» MATERIAL FOR THE TASK
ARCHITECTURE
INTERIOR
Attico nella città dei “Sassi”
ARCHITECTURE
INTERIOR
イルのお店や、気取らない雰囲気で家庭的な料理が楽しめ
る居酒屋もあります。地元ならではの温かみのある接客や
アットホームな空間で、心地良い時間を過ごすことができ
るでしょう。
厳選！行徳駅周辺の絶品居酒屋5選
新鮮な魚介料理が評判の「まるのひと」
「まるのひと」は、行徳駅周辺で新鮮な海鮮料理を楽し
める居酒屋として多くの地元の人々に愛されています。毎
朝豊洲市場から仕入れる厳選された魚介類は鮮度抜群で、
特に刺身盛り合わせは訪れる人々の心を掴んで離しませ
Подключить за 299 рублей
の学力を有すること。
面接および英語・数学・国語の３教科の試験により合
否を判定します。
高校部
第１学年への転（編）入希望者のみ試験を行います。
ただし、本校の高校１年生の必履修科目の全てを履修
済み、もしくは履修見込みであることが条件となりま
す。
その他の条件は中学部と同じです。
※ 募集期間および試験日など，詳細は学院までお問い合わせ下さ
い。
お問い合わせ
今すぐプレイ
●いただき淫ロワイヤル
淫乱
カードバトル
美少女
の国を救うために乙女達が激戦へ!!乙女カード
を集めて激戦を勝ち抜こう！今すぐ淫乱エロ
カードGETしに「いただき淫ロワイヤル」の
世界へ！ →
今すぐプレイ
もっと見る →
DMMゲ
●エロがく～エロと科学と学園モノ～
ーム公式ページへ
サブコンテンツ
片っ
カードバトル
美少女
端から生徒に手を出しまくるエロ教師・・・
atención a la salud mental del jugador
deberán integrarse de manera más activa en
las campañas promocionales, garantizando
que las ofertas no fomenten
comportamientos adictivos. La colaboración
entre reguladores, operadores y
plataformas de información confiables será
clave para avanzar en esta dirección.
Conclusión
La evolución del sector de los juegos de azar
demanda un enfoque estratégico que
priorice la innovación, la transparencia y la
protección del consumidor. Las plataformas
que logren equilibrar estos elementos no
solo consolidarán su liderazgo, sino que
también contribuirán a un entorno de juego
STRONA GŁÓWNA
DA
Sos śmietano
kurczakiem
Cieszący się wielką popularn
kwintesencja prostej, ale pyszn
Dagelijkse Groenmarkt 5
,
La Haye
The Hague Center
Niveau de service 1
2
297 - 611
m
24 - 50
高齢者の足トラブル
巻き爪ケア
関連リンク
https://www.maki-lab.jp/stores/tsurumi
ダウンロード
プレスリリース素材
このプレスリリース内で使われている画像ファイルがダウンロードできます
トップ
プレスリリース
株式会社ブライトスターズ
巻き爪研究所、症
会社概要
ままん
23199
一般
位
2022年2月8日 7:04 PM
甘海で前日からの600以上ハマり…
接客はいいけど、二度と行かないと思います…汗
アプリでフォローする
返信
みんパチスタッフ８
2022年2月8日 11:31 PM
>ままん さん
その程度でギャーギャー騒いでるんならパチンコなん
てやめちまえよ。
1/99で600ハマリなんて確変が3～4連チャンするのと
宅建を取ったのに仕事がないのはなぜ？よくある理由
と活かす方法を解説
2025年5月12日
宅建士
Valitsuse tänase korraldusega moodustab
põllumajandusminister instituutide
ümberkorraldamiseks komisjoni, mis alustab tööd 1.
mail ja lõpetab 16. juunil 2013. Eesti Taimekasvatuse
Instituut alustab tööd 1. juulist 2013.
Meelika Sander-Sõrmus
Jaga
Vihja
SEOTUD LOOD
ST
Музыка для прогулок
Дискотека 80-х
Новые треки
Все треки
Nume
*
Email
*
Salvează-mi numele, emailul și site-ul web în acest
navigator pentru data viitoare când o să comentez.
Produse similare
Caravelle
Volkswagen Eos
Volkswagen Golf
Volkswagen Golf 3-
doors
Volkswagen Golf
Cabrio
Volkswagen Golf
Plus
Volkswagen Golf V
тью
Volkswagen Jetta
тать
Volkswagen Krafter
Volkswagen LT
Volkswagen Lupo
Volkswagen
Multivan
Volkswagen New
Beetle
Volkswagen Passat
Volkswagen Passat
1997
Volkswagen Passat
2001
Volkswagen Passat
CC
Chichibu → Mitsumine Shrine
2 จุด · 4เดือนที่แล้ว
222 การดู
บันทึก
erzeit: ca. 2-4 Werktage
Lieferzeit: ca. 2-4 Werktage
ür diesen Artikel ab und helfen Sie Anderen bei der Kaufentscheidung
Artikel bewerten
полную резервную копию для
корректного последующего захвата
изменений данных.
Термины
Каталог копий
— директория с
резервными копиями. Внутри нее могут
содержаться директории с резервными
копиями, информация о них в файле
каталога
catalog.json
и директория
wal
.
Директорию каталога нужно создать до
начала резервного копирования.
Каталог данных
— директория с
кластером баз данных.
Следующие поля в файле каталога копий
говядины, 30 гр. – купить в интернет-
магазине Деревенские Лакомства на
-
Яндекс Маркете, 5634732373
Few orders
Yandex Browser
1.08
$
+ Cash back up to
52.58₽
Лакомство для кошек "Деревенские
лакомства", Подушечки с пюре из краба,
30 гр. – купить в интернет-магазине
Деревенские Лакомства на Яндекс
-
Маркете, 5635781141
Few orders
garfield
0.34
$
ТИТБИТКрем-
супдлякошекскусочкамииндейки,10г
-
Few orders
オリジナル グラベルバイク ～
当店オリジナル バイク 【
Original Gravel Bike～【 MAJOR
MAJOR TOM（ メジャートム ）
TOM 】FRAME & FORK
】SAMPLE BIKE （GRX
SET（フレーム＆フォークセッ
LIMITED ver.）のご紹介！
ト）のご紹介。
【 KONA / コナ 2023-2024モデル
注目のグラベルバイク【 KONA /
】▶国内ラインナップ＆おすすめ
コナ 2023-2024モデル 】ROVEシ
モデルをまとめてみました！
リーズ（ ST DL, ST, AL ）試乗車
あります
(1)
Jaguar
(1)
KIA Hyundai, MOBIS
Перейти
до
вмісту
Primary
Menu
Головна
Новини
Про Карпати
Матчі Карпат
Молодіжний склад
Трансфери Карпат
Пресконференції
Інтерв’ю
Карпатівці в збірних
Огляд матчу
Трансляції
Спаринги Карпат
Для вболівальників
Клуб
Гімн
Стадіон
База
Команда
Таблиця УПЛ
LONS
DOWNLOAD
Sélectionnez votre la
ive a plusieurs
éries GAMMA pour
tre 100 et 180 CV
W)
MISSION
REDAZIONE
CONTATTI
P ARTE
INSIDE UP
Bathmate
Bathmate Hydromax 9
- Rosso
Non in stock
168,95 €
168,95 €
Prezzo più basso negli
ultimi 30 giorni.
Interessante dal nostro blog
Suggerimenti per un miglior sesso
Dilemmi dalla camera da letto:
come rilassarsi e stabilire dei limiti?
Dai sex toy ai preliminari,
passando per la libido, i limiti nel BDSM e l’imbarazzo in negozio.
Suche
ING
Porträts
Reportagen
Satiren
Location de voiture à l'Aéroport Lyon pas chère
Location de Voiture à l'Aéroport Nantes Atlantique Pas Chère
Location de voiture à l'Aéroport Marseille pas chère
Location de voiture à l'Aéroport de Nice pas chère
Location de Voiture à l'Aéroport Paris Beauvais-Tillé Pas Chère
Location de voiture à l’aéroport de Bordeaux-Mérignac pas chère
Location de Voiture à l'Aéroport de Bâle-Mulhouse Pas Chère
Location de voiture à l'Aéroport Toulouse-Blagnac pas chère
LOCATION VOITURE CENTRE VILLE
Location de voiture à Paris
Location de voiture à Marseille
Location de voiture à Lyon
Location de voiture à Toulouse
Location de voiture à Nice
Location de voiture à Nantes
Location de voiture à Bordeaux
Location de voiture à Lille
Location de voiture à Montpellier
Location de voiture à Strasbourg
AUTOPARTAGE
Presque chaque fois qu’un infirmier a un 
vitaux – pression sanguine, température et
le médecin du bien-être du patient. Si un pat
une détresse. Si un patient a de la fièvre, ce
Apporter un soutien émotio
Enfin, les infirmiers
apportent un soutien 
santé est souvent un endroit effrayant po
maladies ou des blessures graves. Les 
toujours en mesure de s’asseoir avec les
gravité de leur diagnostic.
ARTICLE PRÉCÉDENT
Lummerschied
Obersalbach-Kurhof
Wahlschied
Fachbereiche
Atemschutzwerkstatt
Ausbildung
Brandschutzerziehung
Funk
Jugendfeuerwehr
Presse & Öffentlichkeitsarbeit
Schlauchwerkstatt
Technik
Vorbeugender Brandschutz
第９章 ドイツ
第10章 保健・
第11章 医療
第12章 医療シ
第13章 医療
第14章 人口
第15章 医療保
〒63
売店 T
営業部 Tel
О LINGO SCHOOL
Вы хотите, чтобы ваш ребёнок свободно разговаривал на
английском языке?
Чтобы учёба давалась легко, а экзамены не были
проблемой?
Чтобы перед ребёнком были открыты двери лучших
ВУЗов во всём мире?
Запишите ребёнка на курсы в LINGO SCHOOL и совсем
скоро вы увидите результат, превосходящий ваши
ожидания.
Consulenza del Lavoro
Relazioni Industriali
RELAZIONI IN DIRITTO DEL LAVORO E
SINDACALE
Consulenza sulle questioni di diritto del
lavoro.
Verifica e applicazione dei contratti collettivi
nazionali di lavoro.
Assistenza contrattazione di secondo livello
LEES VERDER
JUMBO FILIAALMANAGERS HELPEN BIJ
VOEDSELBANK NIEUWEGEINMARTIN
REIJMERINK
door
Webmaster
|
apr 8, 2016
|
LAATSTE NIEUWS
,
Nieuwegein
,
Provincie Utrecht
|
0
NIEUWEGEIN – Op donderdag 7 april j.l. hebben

» EXERCISE GOAL
Pull out each line above that contains the string "копий". Case counts.

» RESULT OF THE EXERCISE
Каталог копий
Следующие поля в файле каталога копий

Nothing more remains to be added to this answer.